## TASK BRIEF:
Pull out every line of the items below that contains the string "right". Case counts.

## DATASET ENTRIES:
BEGIN

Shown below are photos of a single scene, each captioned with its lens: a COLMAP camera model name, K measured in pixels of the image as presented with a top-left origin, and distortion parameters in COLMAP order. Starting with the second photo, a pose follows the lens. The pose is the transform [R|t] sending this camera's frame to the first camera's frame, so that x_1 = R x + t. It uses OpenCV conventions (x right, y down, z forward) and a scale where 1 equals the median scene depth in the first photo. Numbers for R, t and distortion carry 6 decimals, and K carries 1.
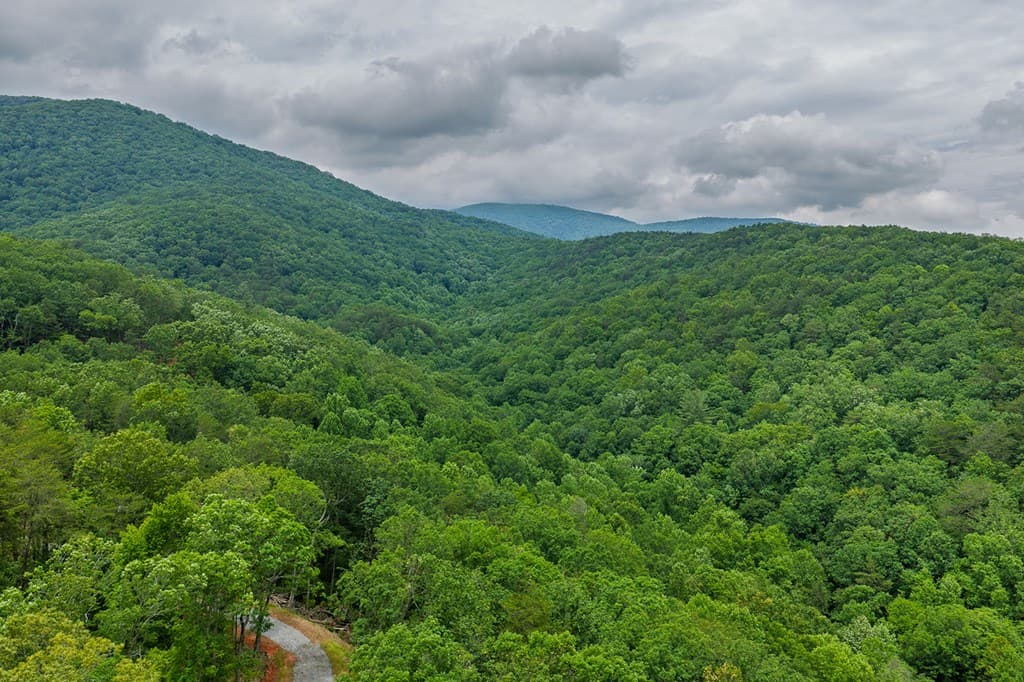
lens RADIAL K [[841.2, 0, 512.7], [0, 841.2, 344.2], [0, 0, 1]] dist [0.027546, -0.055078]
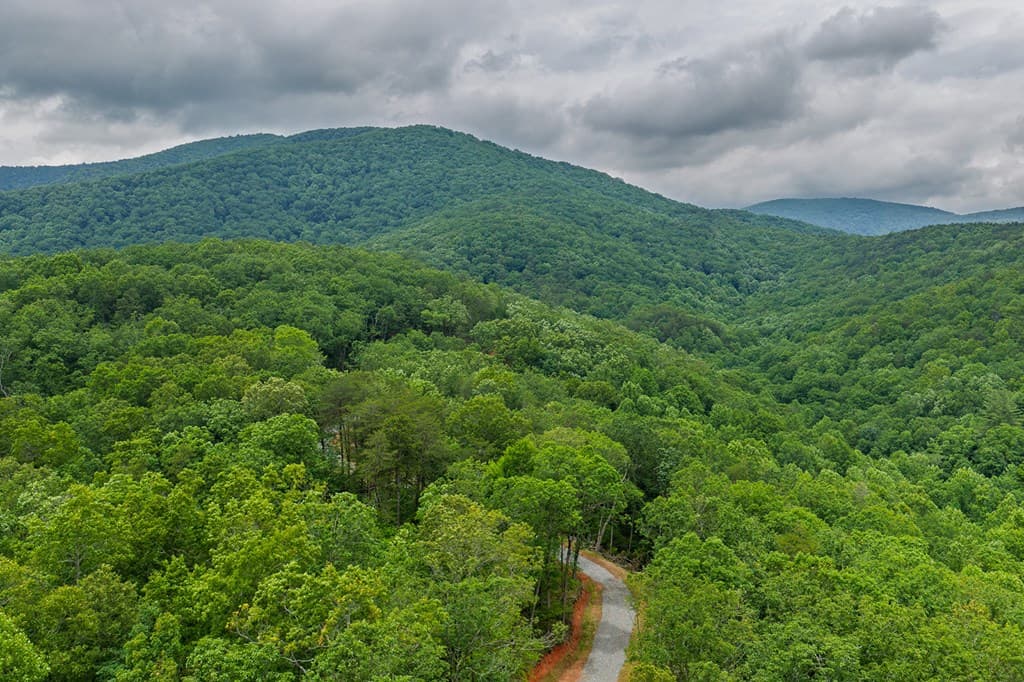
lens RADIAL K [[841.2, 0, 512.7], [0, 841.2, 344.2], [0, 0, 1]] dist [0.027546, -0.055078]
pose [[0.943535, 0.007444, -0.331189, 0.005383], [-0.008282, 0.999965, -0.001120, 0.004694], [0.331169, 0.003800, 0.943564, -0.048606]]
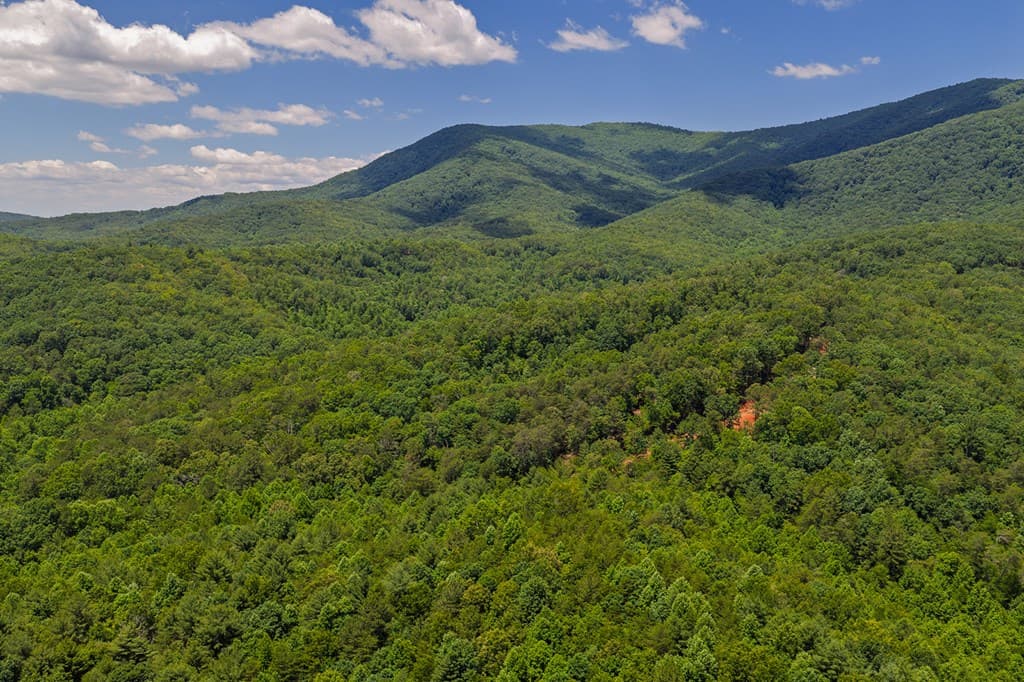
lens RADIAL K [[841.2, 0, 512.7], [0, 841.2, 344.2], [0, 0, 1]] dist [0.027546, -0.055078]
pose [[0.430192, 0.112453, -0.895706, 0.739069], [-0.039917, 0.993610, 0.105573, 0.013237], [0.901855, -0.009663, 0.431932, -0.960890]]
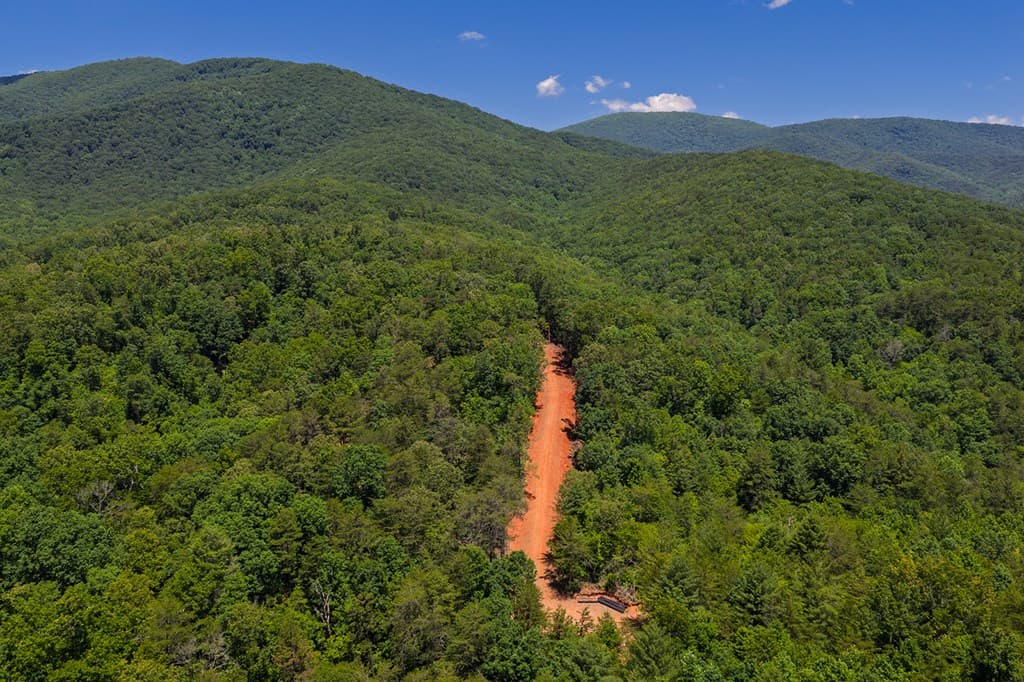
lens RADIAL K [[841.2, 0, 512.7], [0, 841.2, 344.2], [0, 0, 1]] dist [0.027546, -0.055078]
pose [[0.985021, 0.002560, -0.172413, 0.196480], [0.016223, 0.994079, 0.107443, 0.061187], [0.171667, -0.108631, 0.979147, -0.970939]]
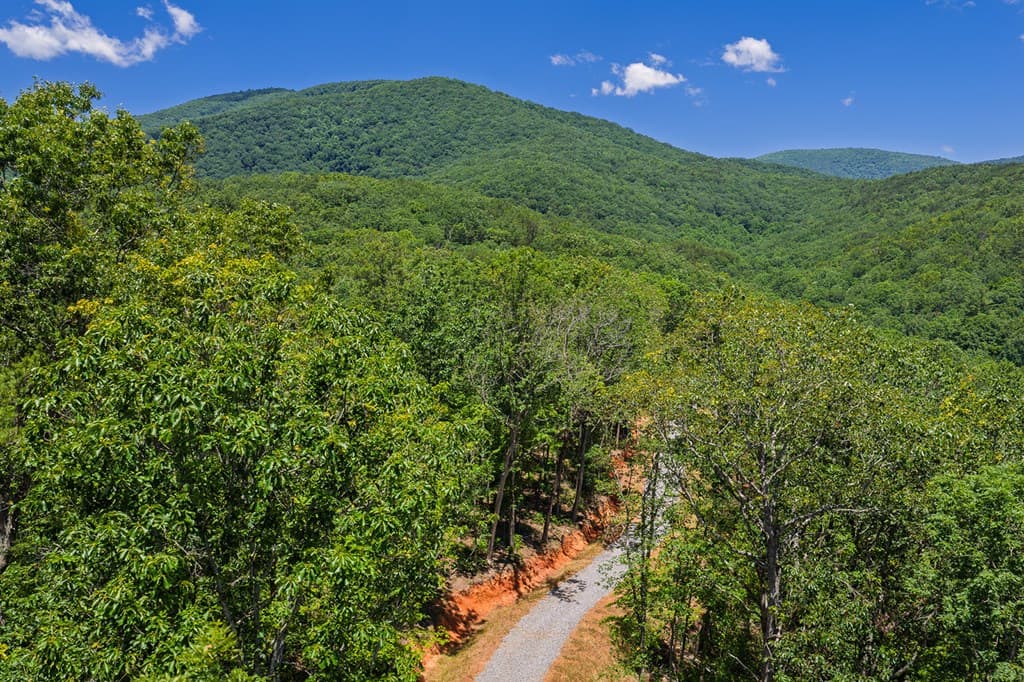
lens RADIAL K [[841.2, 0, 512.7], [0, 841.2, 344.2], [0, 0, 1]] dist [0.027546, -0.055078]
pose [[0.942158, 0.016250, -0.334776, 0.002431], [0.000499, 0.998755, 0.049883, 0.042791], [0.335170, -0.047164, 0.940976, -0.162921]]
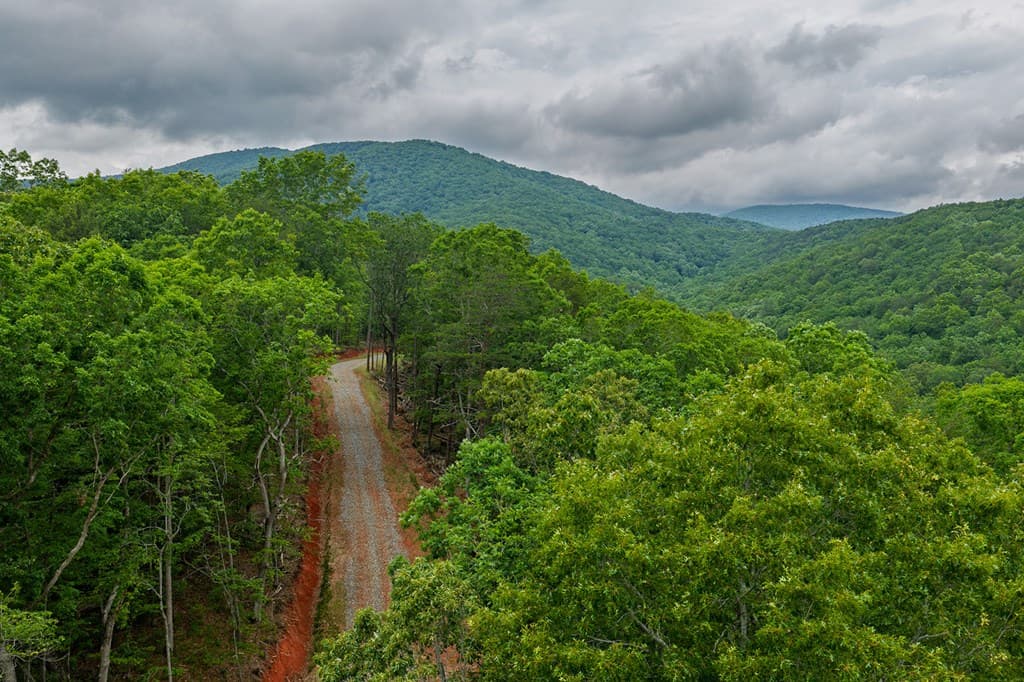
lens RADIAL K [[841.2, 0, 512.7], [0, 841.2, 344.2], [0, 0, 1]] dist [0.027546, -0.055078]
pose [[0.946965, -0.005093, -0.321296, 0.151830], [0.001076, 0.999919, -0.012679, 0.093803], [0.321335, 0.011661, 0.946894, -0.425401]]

END
BEGIN

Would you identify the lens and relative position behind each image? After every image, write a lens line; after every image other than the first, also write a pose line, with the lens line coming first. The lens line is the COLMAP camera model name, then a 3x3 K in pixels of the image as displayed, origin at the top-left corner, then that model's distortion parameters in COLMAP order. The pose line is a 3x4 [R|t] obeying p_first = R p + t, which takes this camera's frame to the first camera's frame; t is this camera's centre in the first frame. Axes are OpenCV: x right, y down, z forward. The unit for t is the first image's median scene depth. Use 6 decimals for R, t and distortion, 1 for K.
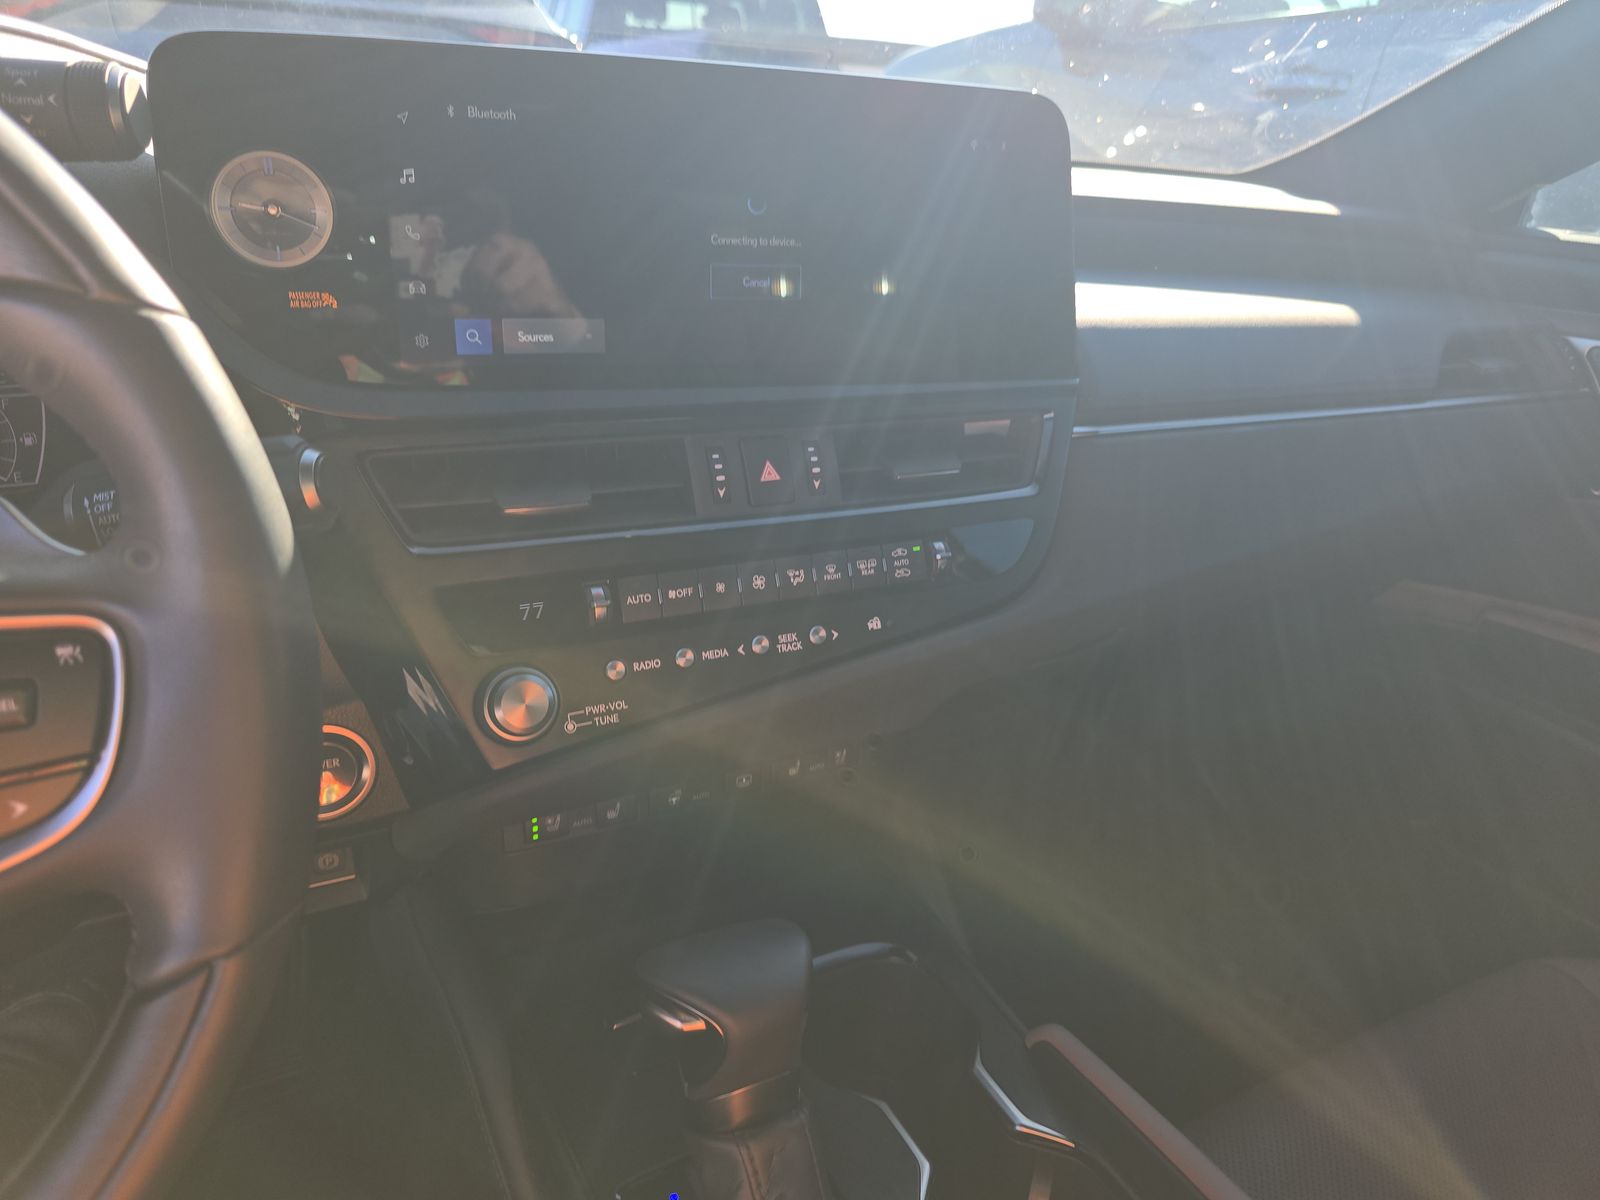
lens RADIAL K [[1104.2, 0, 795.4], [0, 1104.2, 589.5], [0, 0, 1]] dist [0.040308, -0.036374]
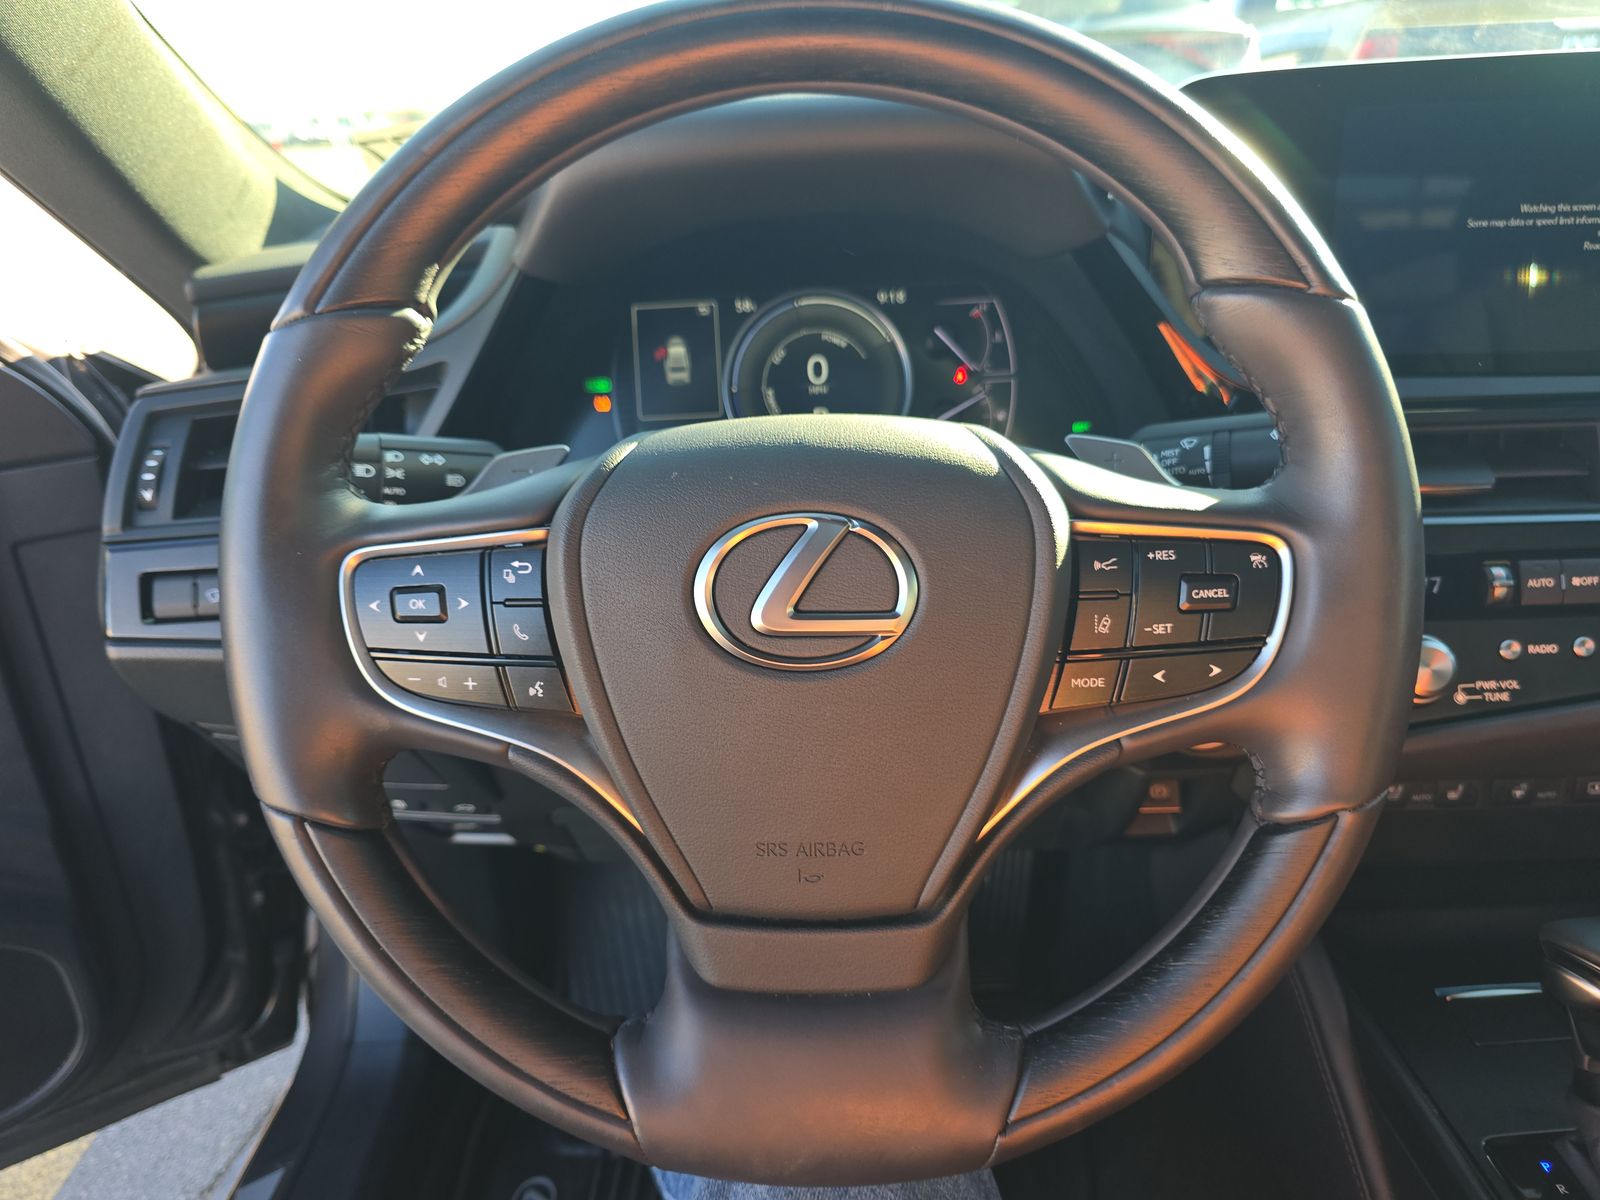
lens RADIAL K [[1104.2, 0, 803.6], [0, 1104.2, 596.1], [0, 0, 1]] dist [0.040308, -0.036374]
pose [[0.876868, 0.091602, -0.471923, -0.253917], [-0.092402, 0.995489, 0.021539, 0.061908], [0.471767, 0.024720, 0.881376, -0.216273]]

END
BEGIN

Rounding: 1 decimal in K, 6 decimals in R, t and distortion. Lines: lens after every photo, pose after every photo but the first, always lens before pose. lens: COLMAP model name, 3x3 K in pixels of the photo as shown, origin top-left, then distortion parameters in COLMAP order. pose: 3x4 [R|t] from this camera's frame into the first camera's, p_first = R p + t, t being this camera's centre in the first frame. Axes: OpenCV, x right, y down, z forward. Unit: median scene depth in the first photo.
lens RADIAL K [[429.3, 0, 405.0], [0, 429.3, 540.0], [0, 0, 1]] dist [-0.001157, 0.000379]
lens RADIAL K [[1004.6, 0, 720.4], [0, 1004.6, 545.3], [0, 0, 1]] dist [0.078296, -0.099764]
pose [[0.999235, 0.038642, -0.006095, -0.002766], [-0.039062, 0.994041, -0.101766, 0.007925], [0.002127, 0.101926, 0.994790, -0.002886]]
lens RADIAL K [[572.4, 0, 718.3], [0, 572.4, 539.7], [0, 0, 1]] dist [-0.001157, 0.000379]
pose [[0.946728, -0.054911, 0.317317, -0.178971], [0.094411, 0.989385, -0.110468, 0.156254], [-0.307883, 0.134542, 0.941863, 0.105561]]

END

## FINISHED EXERCISE:
Shown below are photos of a single scene, each captioned with its lens: a COLMAP camera model name, K measured in pixels of the image as presented with a top-left origin, and distortion parameters in COLMAP order. Starting with the second photo, a pose follows the lens. The pose is the transform [R|t] sending this camera's frame to the first camera's frame, so that x_1 = R x + t. It uses OpenCV conventions (x right, y down, z forward) and a scale where 1 equals the median scene depth in the first photo. Numbers for R, t and distortion carry 6 decimals, and K carries 1.
Would you identify the lens and relative position behind each image? After every image, write a lens line; after every image other than the first, also write a pose line, with the lens line coming first. The lens line is the COLMAP camera model name, then a 3x3 K in pixels of the image as displayed, origin at the top-left corner, then that model's distortion parameters in COLMAP order. The pose line is a 3x4 [R|t] obeying p_first = R p + t, which takes this camera's frame to the first camera's frame; t is this camera's centre in the first frame. Axes are OpenCV: x right, y down, z forward. The unit for t is the first image's median scene depth. Use 6 decimals for R, t and distortion, 1 for K.
Rounding: 1 decimal in K, 6 decimals in R, t and distortion. Lines: lens after every photo, pose after every photo but the first, always lens before pose. lens: COLMAP model name, 3x3 K in pixels of the photo as shown, origin top-left, then distortion parameters in COLMAP order. pose: 3x4 [R|t] from this camera's frame into the first camera's, p_first = R p + t, t being this camera's centre in the first frame. Axes: OpenCV, x right, y down, z forward. Unit: median scene depth in the first photo.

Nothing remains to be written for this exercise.